Nahverkehr

Personalnot in S-Bahn-Zentrale: Deutsche Bahn will aushelfen

In der Betriebszentrale der S-Bahn in Halensee gibt es akute Engpässe. Freiwillige aus der Verwaltung sollen jetzt aushelfen.

Mitarbeiter in der Betriebszentrale in Halensee. Von hier aus wird der S-Bahnverkehr in Berlin gesteuert.

Mitarbeiter in der Betriebszentrale in Halensee. Von hier aus wird der S-Bahnverkehr in Berlin gesteuert.

Foto: Massimo Rodari

Berlin. Die Deutsche Bahn will die in Halensee beheimatete Betriebszentrale der Berliner S-Bahn personell spürbar verstärken. „Dier Personalsituation in Halensee ist aktuell sehr angespannt. Aber wir tun alles, um die Lage zu verbessern“, sagte Helge Schreinert, Regionalbereichsleiter der Konzerntochter DB Netze, der Berliner Morgenpost.

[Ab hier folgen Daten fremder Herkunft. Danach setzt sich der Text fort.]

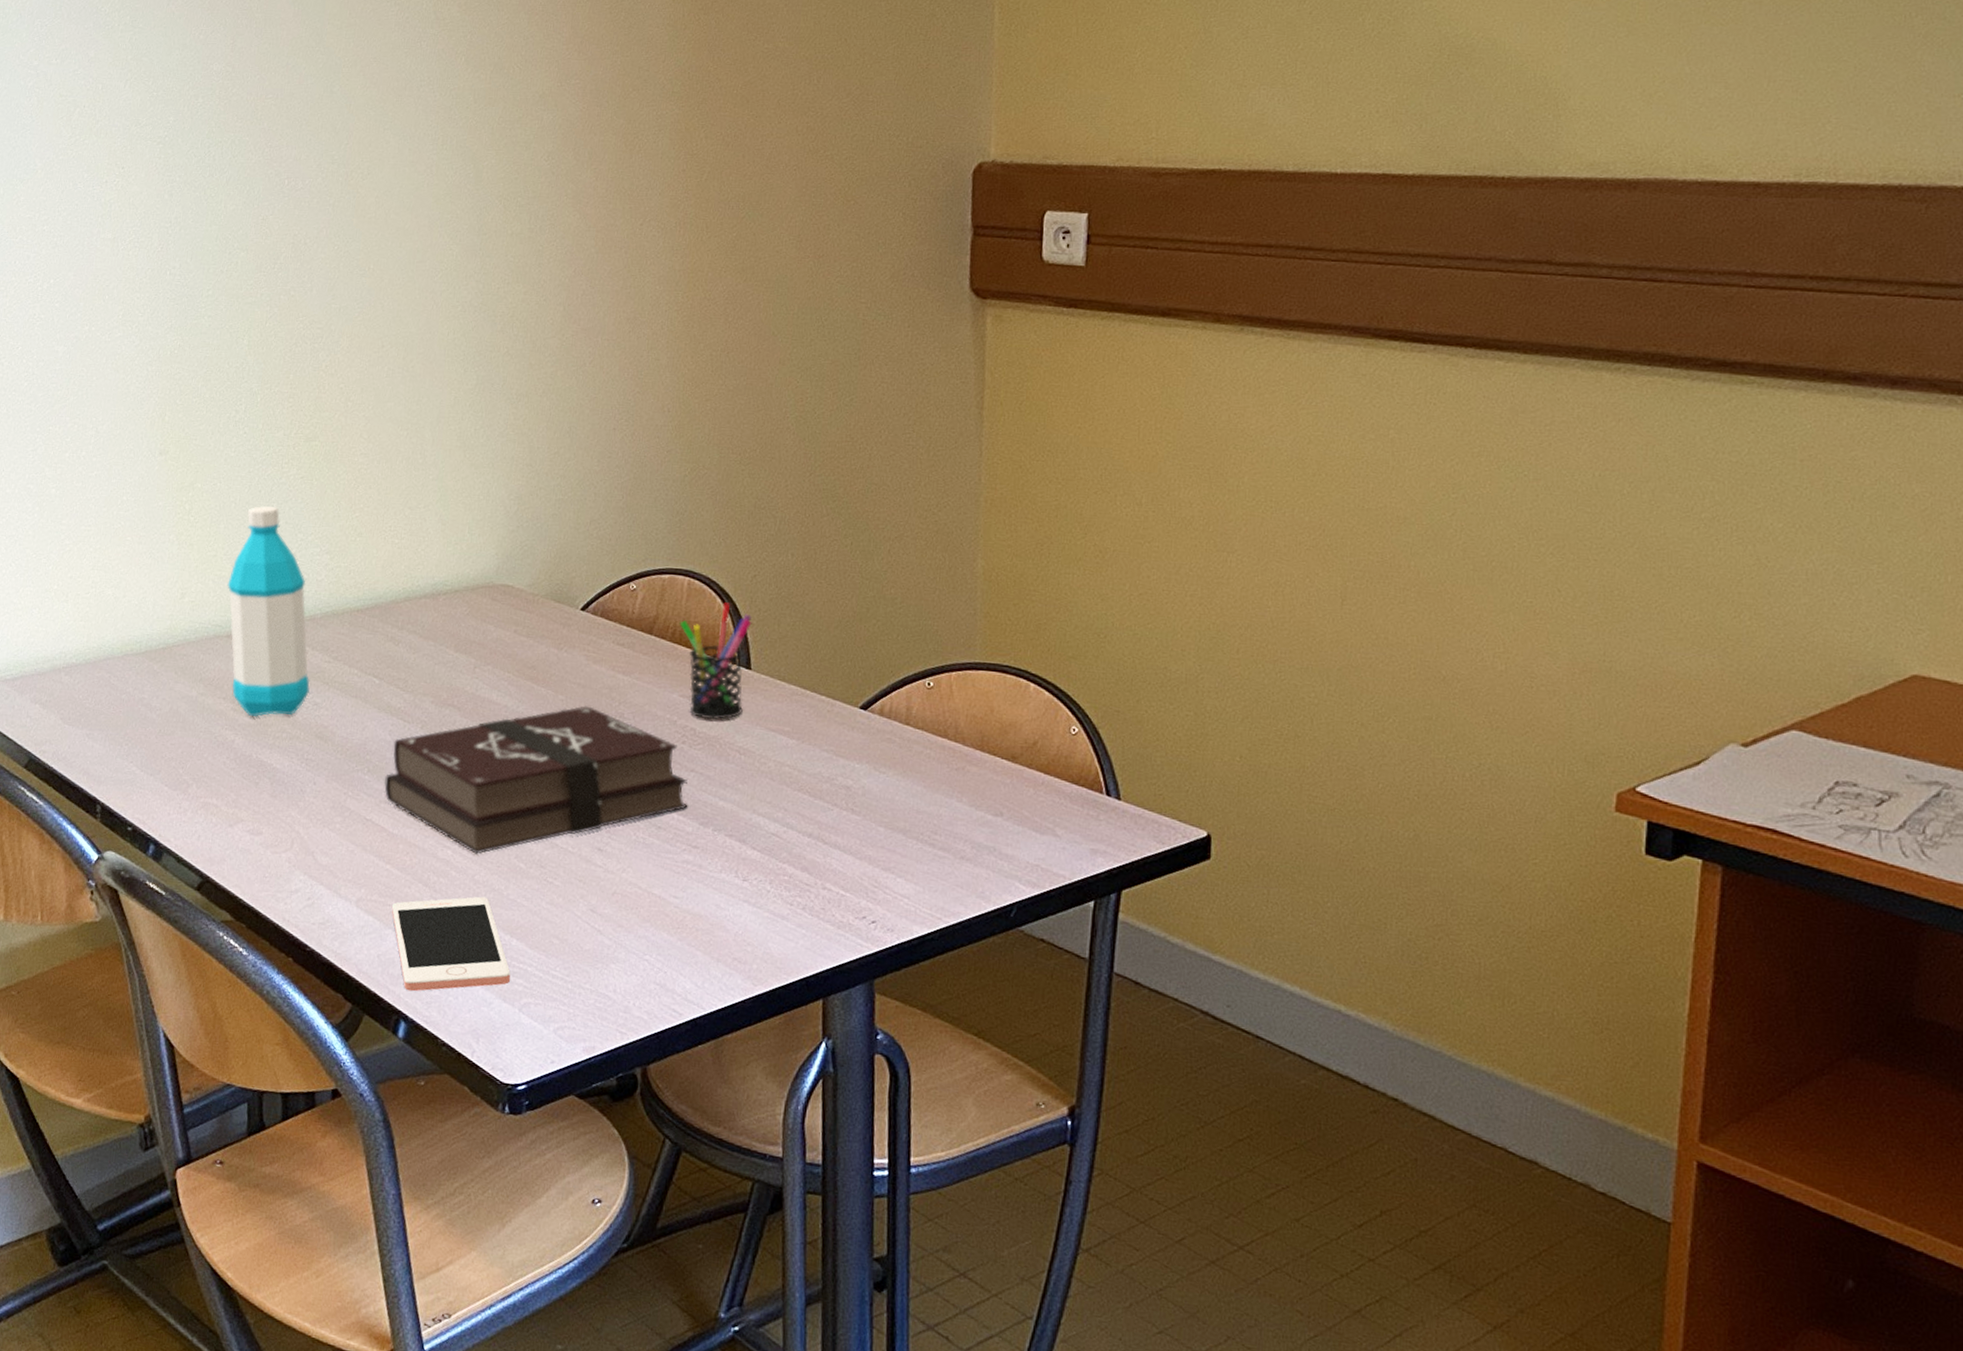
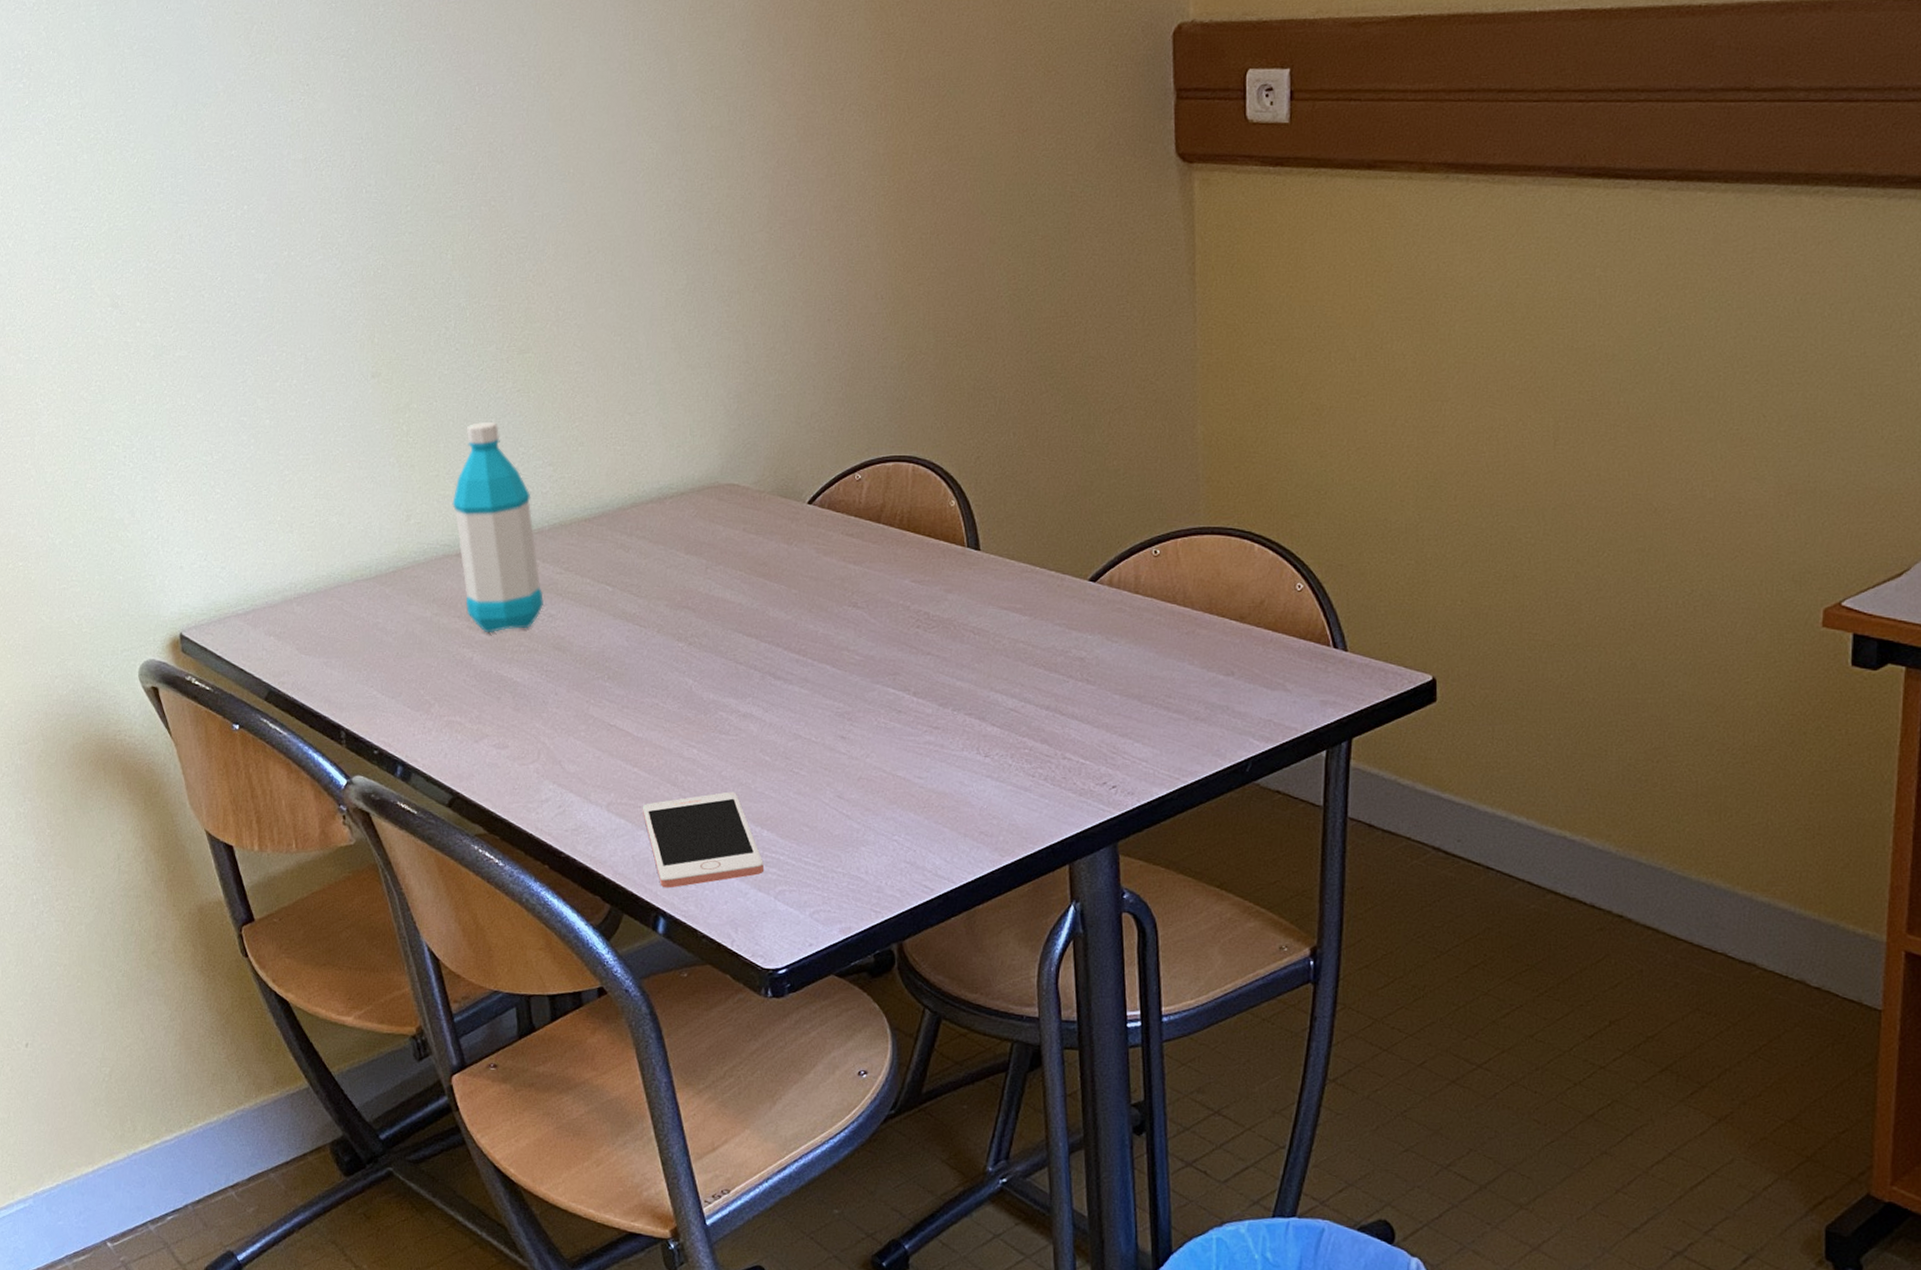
hardback book: present [384,706,688,854] -> none [626,598,927,751]
pen holder: present [679,602,753,720] -> none [906,486,978,603]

So seien Verwaltungsmitarbeiter, die bereits als Fahrdienstleiter gearbeitet hätte, darum gebeten worden, kurzfristig auszuhelfen. 22 Kollegen hätten sich daraufhin gemeldet, einer von ihnen arbeitet bereits in Halensee, drei weitere sollen in Kürze folgen.

Auszubildende im August einsetzbar

Neun Mitarbeiter befänden sich aktuell in einem Ausbildungslehrgang. „Die ersten werden voraussichtlich im August in Halensee ihre Arbeit aufnehmen“, sagte Schreinert. In einem Brandbrief hatte der Betriebsrat vor Kurzem die Personallage in der Schaltzentrale bemängelt, von der aus ein Großteil der Zugfahrten im Berliner S-Bahnnetz gesteuert wird.

Fahrdienstleiter müssten vermehrt zwei Arbeitsplätze gleichzeitig übernehmen, gesetzlich vorgeschriebene Ruhezeiten würden nicht eingehalten, beklagten die Personalvertreter in dem internen Schreiben, das der Berliner Morgenpost vorliegt.

„Inzwischen ist die Situation so weit zugespitzt, dass eine Betriebseinstellung nicht mehr auszuschließen ist!“, hieß es dort. Auswirkungen auf den S-Bahnbetrieb sollen die Personalengpässe derzeit aber nicht haben, hieß es.

Fachkräftemangel bundesweit

Nicht nur in Berlin, sondern in ganz Deutschland sucht die Deutsche Bahn derzeit händeringend nach neuen Mitarbeitern speziell für die wichtigen Betriebsleitzentralen. Laut Schreinert gebe es aber zumindest in Berlin noch immer ausreichend Bewerber für diesen meist recht eintönigen, im Störfall aber wiederum nervenaufreibenden Job eines Fahrdienstleiters.

Insgesamt 44 neue Mitarbeiter befänden sich in der Ausbildung. „Wir sind sehr zuversichtlich, dass wir ab November, Dezember die Situation in Halensee stabilisiert haben“, sagte Bahnmanager Schreinert.